The importance of representation was front and centre in Griffith’s Virtual Open House, “You can’t be it if you can’t see it. Why representation in healthcare matters” recent webinar, which featured members of the Aboriginal and Torres Strait Islander, LGBTQIA+ and mental health communities.
Griffith Master of Suicidology student and founder of Melbourne-based mental health service mh@work Ingrid Ozols said it was extremely valuable to have people with lived-experience of mental health helping those going through a similar experience.
Ingrid is a survivor of attempted suicide and lives with bi-polar disorder, post-traumatic stress disorder and binge-eating disorder.
“What I have been trying to do is role model hope and recovery,” Ingrid said.
“With the right care — of which I have been a beneficiary — there is so much to life.”
“Even through the ups and downs of managing challenges, lived experience can inform and offer so much richness as we are the stories behind the statistics.
“Sometimes if I share that vulnerability it shows that it’s okay for that person so share theirs.”
Dr Blake Jones, a Birpai man and aspiring physician, is working with Griffith’s First Peoples Health Unit and Queensland Rural Medical Education to establish a mentoring pathway for Aboriginal and Torres Strait Islander medical students, said better representation included mentoring upcoming healthcare professionals.
“Representation to me means the visibility that comes with being an Aboriginal person… in the hospital, with patients, among other staff and the medical education world,” Dr Jones said.
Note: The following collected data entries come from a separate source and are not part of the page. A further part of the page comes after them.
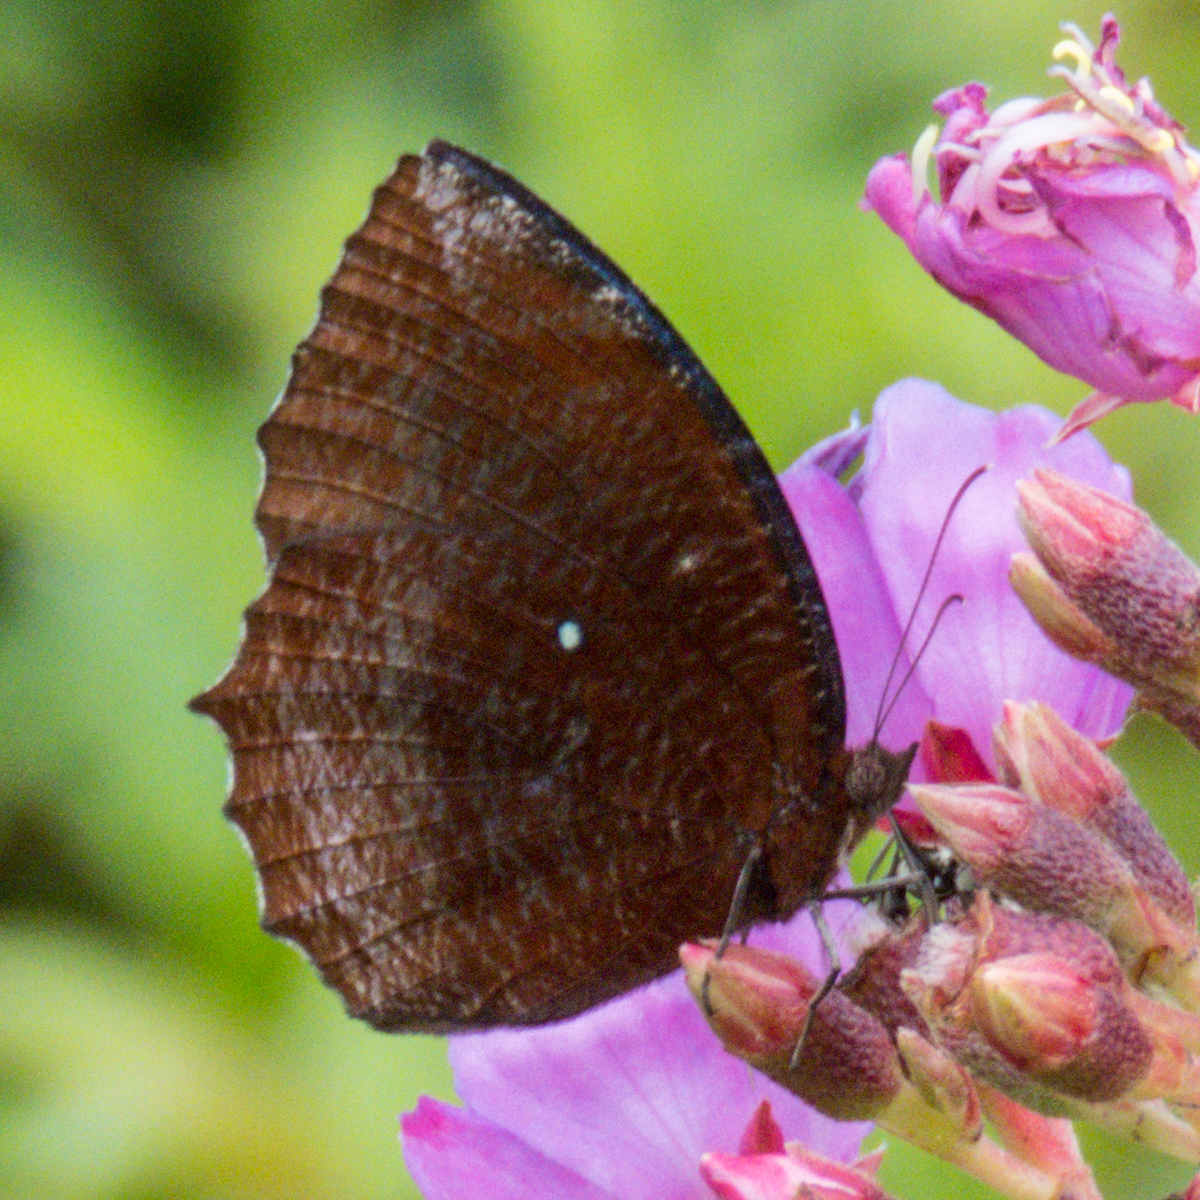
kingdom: Animalia
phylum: Arthropoda
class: Insecta
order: Lepidoptera
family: Nymphalidae
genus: Elymnias
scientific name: Elymnias hypermnestra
“For junior doctors and medical students mentoring relationships are so important… and it’s about facilitating professional growth in a way that you feel like you’re not being judged and it’s also culturally safe.”
Griffith alumnus and First Peoples midwifery lecturer Cassandra Nest also spoke of her experience as a Ngunnawal woman providing care for Aboriginal and Torres Strait Islander mothers with the Waijungbah Jarjums Service.
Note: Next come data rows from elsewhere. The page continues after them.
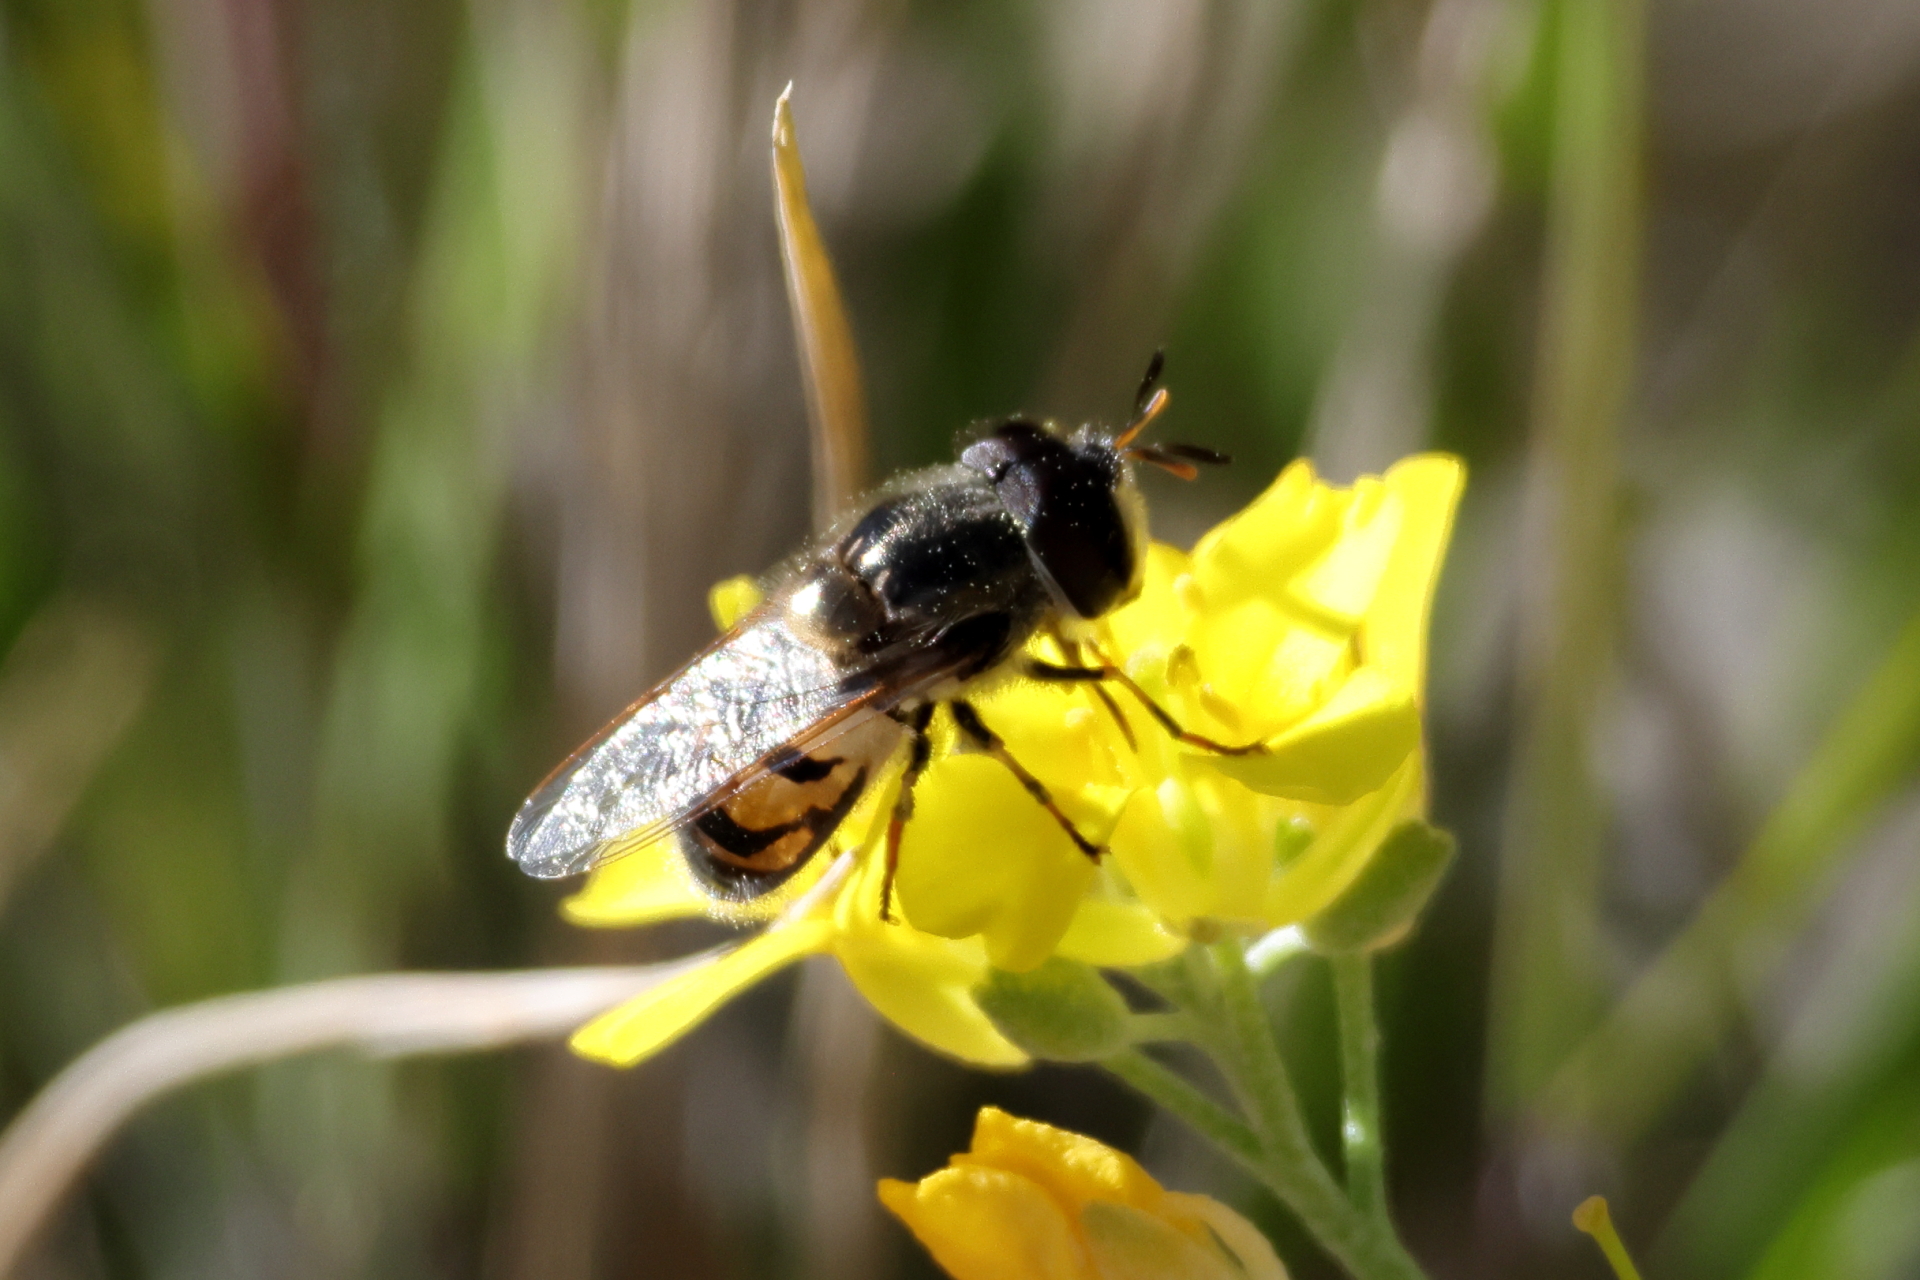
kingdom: Animalia
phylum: Arthropoda
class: Insecta
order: Diptera
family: Syrphidae
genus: Copestylum
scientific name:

“In Aboriginal and Torres Strait Islander culture, an individuals actual relationship to the land and their kin group and totems are all attained through the pregnancy and birthing experience, and those important aspects are integral to our holistic view of health and dreaming and laws, and set you up for where you sit within the community,” Cassandra said.
“Through understanding that our definition of health incorporates more than a Western world view, and includes not just the physical wellbeing, of an individual but also the social, emotional and cultural wellbeing of the whole community, you can start to understand the importance of providing culturally safe care and what that means.”
Hospital registrar Dr Daniel Wilson (main image) is passionate about providing access to healthcare for rural Australians and the LGBTQIA+ community, with lived experience as a cisgendered gay man surviving domestic violence.
“In the LGBTQIA+ community, those individuals are more likely to experience ill health in terms of their mental wellbeing and increased risk of suicide… due to a lack of access.”
“For myself, as a gay man, it’s really difficult to come forward when you’re experiencing a health condition and bring with you a baggage of wondering if you are going to be judged… for the way I live my life or the way that I am and it can be really hard to find a close connection with a practitioner that you feel safe with,” Dr Wilson said.
“It’s great to see there are some steps that are being taken at the moment to increase the level of education to healthcare practitioners to practice culturally safe care in the pride community.”
The “You can’t be it if you can’t see it. Why representation in healthcare matters” session was hosted by Griffith alumnus Zoe Gill, who is Assistant Director Behaviour Support at NDIS Quality and Safeguards Commission in Queensland.